Dataset items:
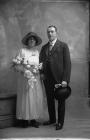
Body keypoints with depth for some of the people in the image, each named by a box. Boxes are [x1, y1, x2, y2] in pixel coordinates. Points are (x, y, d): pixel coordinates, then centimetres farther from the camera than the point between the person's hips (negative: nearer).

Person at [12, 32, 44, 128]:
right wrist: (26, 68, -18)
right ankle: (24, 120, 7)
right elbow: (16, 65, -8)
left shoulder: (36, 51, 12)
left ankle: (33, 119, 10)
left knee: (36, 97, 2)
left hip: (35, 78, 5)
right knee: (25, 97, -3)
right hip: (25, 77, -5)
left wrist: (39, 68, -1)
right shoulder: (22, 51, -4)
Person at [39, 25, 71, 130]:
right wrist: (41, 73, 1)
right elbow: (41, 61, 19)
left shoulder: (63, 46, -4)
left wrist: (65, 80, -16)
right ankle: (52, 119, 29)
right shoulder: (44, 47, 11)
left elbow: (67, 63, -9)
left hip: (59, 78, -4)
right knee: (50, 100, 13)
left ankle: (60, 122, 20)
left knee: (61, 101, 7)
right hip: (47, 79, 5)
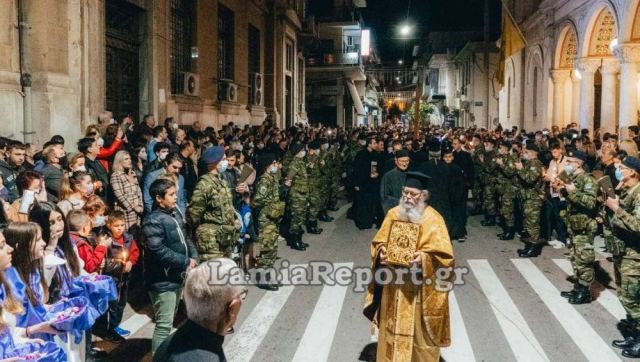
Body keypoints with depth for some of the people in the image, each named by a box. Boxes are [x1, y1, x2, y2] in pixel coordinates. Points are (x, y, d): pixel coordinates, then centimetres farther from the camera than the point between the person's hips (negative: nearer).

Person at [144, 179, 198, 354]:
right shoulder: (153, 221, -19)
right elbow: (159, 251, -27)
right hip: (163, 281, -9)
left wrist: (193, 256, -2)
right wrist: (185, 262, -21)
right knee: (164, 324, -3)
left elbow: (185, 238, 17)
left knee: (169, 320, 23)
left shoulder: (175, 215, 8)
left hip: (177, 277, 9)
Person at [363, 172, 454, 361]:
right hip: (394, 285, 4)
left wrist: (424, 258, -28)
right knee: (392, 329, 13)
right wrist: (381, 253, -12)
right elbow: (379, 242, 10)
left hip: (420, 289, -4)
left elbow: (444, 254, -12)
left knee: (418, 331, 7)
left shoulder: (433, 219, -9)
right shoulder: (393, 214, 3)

Aim of the exercise — Extract every line of text from the records above, reproducing each one word for word, and leave the pictures out of your answer.

The completed task —
Body keypoints with depth for some of the people in the image, each named by a box. Boxes are [x1, y1, x2, y2] in pixel coordinates. Points are (x, y, d): pixel coordinates, then centimetres farther from the camera than the point between the person's hips (negative: nearer).

Person at [12, 32, 44, 128]:
right wrist: (26, 68, -18)
right ankle: (24, 120, 7)
right elbow: (16, 65, -8)
left shoulder: (36, 51, 12)
left ankle: (33, 119, 10)
left knee: (36, 97, 2)
left hip: (35, 78, 5)
right knee: (25, 97, -3)
right hip: (25, 77, -5)
left wrist: (39, 68, -1)
right shoulder: (22, 51, -4)
Person at [39, 25, 71, 130]:
right wrist: (41, 73, 1)
right elbow: (41, 61, 19)
left shoulder: (63, 46, -4)
left wrist: (65, 80, -16)
right ankle: (52, 119, 29)
right shoulder: (44, 47, 11)
left elbow: (67, 63, -9)
left hip: (59, 78, -4)
right knee: (50, 100, 13)
left ankle: (60, 122, 20)
left knee: (61, 101, 7)
right hip: (47, 79, 5)
Body keypoints with depth for some of the people in the image, each named by a box. Boxes are [x1, y1, x2, y2] in pixel coordinates. Points are (x, y, d): pixel coordinates, then centimetres farther from the camera than the point between the person's hips (negative: nearer).

Person at [144, 179, 198, 354]:
right shoulder: (153, 221, -19)
right elbow: (159, 251, -27)
right hip: (163, 281, -9)
left wrist: (193, 256, -2)
right wrist: (185, 262, -21)
right knee: (164, 324, -3)
left elbow: (185, 238, 17)
left knee: (169, 320, 23)
left shoulder: (175, 215, 8)
left hip: (177, 277, 9)
Person at [363, 172, 454, 361]:
right hip: (394, 285, 4)
left wrist: (424, 258, -28)
right knee: (392, 329, 13)
right wrist: (381, 253, -12)
right elbow: (379, 242, 10)
left hip: (420, 289, -4)
left elbow: (444, 254, -12)
left knee: (418, 331, 7)
left shoulder: (433, 219, -9)
right shoulder: (393, 214, 3)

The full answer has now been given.